Currently under study is the compound PBT2, a metal chaperone compound that affects copper interactions with abnormal proteins. PBT2 is a drug designed to interrupt interactions between biological metals and target proteins in the brain, to prevent deterioration of brain cells. It has been shown in animal models, as well as in a small group of patients with Alzheimer’s disease, that PBT2 may improve cognition. There is some indication in animal models of HD that the drug may improve motor function and control, and reduce the amount of brain cell degeneration. For symptomatic treatment, a deuterated form of TBZ, SD-809, is being studied to determine if there may be reduced peak dose side effects while delivering improved reduction in chorea.

Although beyond the scope of this review, the key to HD is to find an intervention that will delay onset (motor, cognitive, and other), slow progression, or reverse ongoing disease. To date, there are no effective interventions to do so. However, there are ongoing studies to evaluate supplements that may affect metabolism or mitochondrial function implicated in HD to potentially change the course of disease. The largest include the 5-year study of coenzyme Q10 (2CARE) and the 3-year study of creatine (CREST-E). The green tea extract polyphenon (2)-epigallocatechin-3-gallate is under study for its effect on cognition in patients with HD over a period of 12 months. With the introduction of medical cannabis in some states in the USA, research on this “supplement” should be considered as there is some evidence for cannabinoids in the treatment of chorea and irritability in HD [112].

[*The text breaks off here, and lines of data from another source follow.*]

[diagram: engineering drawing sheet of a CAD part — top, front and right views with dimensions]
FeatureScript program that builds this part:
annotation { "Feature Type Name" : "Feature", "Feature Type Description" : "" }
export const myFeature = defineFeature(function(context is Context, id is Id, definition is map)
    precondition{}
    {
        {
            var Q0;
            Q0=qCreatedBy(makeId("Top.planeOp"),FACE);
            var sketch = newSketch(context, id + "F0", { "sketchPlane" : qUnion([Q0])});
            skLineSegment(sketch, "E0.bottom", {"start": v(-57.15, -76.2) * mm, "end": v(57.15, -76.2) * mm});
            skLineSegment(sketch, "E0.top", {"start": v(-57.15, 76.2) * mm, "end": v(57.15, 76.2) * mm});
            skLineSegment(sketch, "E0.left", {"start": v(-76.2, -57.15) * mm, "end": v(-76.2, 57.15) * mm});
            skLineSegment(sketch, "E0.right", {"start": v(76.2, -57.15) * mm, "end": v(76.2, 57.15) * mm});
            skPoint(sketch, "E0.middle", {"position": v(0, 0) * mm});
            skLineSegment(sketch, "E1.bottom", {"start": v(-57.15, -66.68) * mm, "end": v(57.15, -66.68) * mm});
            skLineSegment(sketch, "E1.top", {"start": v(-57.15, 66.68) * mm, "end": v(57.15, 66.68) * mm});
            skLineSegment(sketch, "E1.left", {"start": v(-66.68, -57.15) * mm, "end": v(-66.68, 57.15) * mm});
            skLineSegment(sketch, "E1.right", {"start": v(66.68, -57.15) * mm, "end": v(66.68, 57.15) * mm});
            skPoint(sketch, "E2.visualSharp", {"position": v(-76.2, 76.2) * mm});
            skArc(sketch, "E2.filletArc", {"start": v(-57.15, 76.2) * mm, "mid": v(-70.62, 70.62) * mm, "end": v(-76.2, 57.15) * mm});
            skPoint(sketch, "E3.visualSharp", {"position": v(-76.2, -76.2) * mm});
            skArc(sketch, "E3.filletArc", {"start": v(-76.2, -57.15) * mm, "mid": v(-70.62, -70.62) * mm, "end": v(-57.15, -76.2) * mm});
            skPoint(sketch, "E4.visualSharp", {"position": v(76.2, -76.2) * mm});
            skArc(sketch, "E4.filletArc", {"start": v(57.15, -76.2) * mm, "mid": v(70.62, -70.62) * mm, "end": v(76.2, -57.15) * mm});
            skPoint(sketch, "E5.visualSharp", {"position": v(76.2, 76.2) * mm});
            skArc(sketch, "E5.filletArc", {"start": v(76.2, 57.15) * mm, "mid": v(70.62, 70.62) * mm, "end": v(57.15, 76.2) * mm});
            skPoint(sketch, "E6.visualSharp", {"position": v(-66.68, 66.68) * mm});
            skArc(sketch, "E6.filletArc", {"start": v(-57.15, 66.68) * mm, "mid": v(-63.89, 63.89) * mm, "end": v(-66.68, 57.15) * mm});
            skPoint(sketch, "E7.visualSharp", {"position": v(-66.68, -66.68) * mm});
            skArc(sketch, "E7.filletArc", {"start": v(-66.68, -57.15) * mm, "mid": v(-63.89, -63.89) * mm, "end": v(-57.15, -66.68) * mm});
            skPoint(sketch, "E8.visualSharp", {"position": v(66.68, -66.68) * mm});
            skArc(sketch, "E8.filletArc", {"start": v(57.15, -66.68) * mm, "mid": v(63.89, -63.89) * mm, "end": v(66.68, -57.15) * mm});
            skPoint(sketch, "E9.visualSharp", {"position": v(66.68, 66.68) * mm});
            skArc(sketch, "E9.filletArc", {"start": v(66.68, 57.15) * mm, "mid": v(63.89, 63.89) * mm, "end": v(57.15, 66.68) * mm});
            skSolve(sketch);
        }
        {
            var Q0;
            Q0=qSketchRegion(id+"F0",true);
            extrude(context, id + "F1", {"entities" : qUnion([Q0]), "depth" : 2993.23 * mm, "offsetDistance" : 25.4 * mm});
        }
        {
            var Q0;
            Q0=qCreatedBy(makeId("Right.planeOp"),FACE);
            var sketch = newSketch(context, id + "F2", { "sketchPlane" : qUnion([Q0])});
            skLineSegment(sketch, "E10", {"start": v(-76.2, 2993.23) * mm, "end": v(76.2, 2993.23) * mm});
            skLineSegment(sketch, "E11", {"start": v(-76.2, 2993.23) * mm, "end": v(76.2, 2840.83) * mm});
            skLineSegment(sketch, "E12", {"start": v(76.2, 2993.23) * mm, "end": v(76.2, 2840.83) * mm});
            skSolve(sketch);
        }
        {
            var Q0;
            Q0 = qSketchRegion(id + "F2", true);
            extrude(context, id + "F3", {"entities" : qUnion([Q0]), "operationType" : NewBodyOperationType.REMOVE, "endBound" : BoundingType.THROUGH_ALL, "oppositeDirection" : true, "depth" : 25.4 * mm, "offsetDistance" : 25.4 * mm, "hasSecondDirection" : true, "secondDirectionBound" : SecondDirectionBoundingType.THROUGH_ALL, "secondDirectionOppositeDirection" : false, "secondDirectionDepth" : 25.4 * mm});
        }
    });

There are a number of non-pharmacological interventions that are also being more formally evaluated. They may be considered adjunctive to pharmacotherapy, but may, nonetheless, be important as patients and families may have more control, and the interventions are already being used without supporting evidence. In addition, they are generally low-cost, low-risk, and easily accessible in most communities or at home. Some of the interventions include the use of music therapy, exercise, dance, or video game-playing, and most are examining the effect on gait and balance. On the other spectrum of interventions under study is the use of RNA interference to reduce the expression of mhtt. RNA interference may be delivered using a viral vector or through direct infusion into the basal ganglia, and both systems are under study, although not yet in humans.

In addition to treating those with manifest disease, if there are means of slowing the progression of disease, then patients who are gene-positive, but not yet manifest, may also benefit with a delay in the onset of disease. Currently, there are safety studies to evaluate the use of coenzyme Q10 (PREQUEL) and creatine (Pre-CREST) in a prodromal or premanifest population. It is likely that other studies will follow if an intervention that slows the progression of disease can be identified.

Conclusion

Until clear neuroprotective strategies are found, clinicians can address the symptoms of patients with this devastating disease. The most reliable evidence for treating troublesome chorea supports the use of TBZ; however, individual patients may respond to other drugs, and selection should be individualized. The presence of other motor dysfunction, cognitive impairment, and behavioral symptoms all need to be considered when choosing therapies for patients. There is also some evidence for the use of riluzole and amantadine. Non-motor issues need to be studied further and treatment options need to be developed. Although there is one Food and Drug Administration-approved option at this time and other medications, hopefully, soon to be available, there are not enough effective, safe interventions that can be offered to our patients and their families at any stage during the course of this illness.